WORK ITEM: Each entry should be duplicated verbatim; its pictures should not be.
+ + + + +
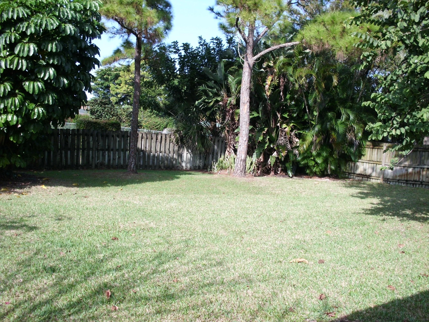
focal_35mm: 36
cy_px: 161
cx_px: 214
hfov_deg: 51.4
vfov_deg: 39.7
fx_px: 446
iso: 100
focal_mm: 6.3
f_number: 7.3
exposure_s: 1/125
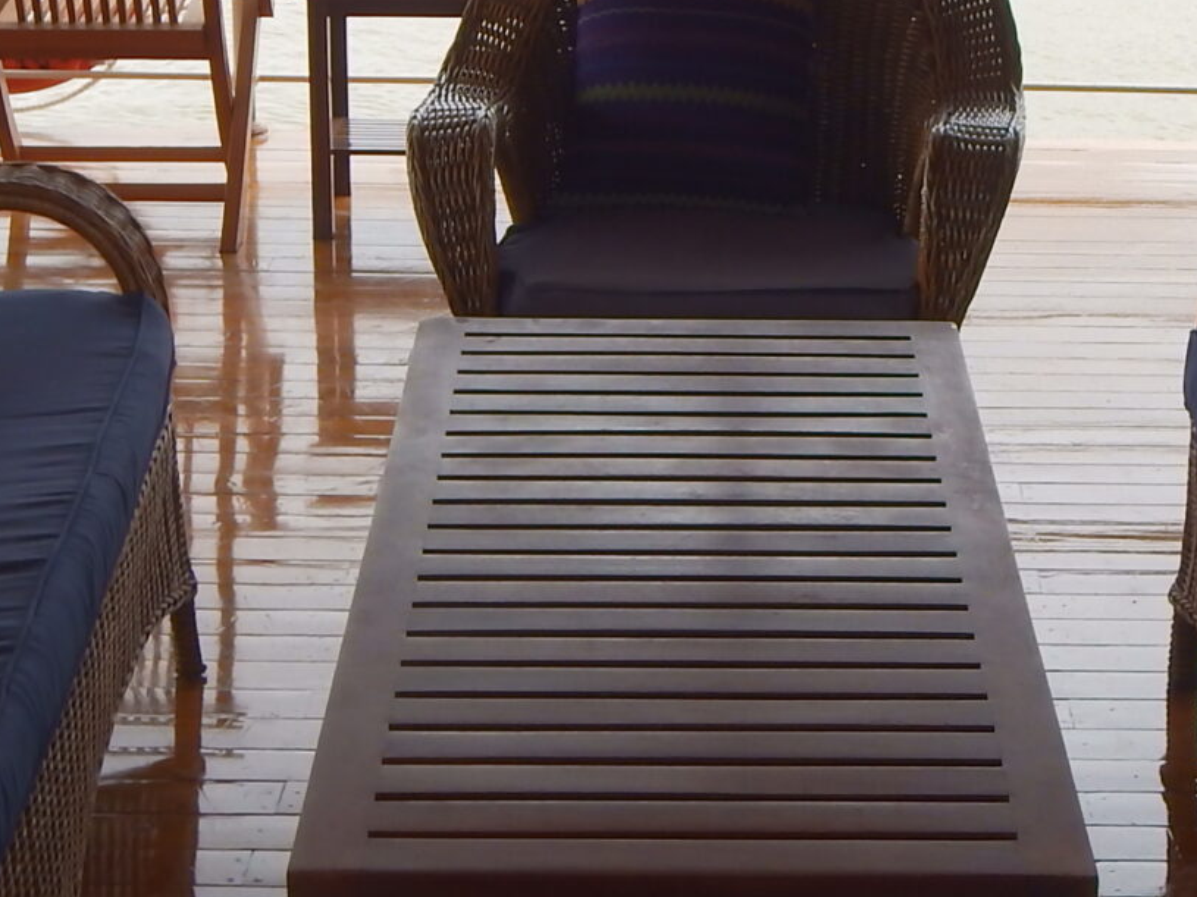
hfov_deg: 22.2
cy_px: 286
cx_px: 718
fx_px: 3043
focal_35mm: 88
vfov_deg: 16.7
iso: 125
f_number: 3.9
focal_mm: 5
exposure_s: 1/250
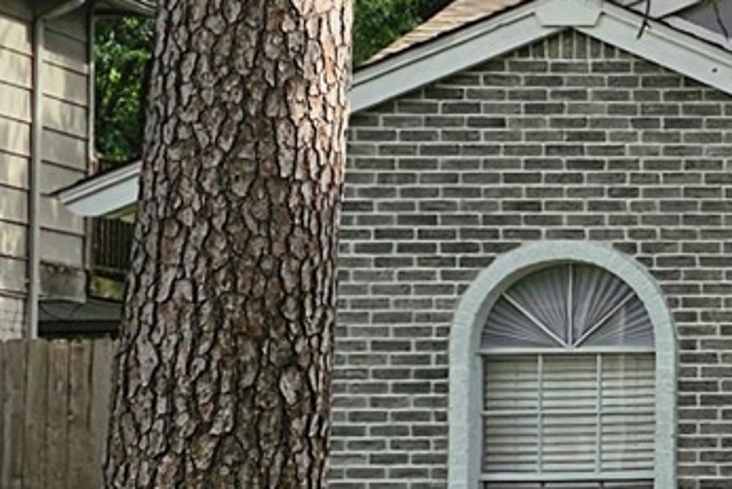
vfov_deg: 9.7
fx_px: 2869
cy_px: 278
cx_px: 1601
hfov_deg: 12.3
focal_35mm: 141
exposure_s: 1/396
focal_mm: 6.3
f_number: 1.7
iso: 10
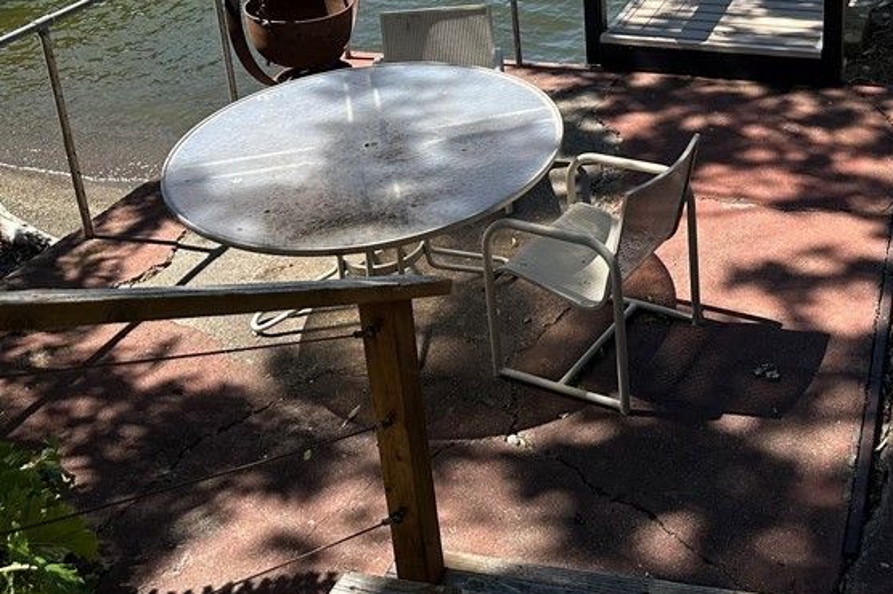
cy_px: -2
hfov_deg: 41.2
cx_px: 692
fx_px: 1140
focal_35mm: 46
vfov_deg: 27.5
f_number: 1.78
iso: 80
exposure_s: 1/2469
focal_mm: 6.86
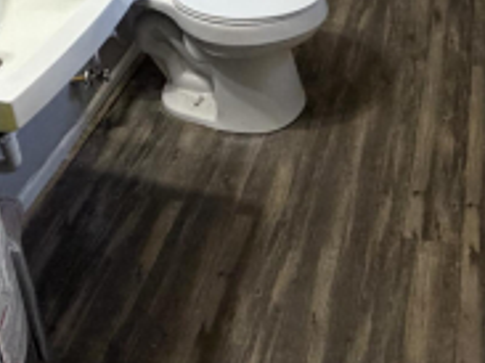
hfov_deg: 36.9
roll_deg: +3.5
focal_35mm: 51
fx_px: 714
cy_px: -212
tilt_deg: -17.5
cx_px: 343
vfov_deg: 22.3
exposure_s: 1/60
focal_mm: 2.22
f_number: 2.2
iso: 320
+ + + + +
REPLY:
focal_35mm: 36
cy_px: 161
cx_px: 214
hfov_deg: 51.4
vfov_deg: 39.7
fx_px: 446
iso: 100
focal_mm: 6.3
f_number: 7.3
exposure_s: 1/125
hfov_deg: 22.2
cy_px: 286
cx_px: 718
fx_px: 3043
focal_35mm: 88
vfov_deg: 16.7
iso: 125
f_number: 3.9
focal_mm: 5
exposure_s: 1/250
vfov_deg: 9.7
fx_px: 2869
cy_px: 278
cx_px: 1601
hfov_deg: 12.3
focal_35mm: 141
exposure_s: 1/396
focal_mm: 6.3
f_number: 1.7
iso: 10
cy_px: -2
hfov_deg: 41.2
cx_px: 692
fx_px: 1140
focal_35mm: 46
vfov_deg: 27.5
f_number: 1.78
iso: 80
exposure_s: 1/2469
focal_mm: 6.86
hfov_deg: 36.9
roll_deg: +3.5
focal_35mm: 51
fx_px: 714
cy_px: -212
tilt_deg: -17.5
cx_px: 343
vfov_deg: 22.3
exposure_s: 1/60
focal_mm: 2.22
f_number: 2.2
iso: 320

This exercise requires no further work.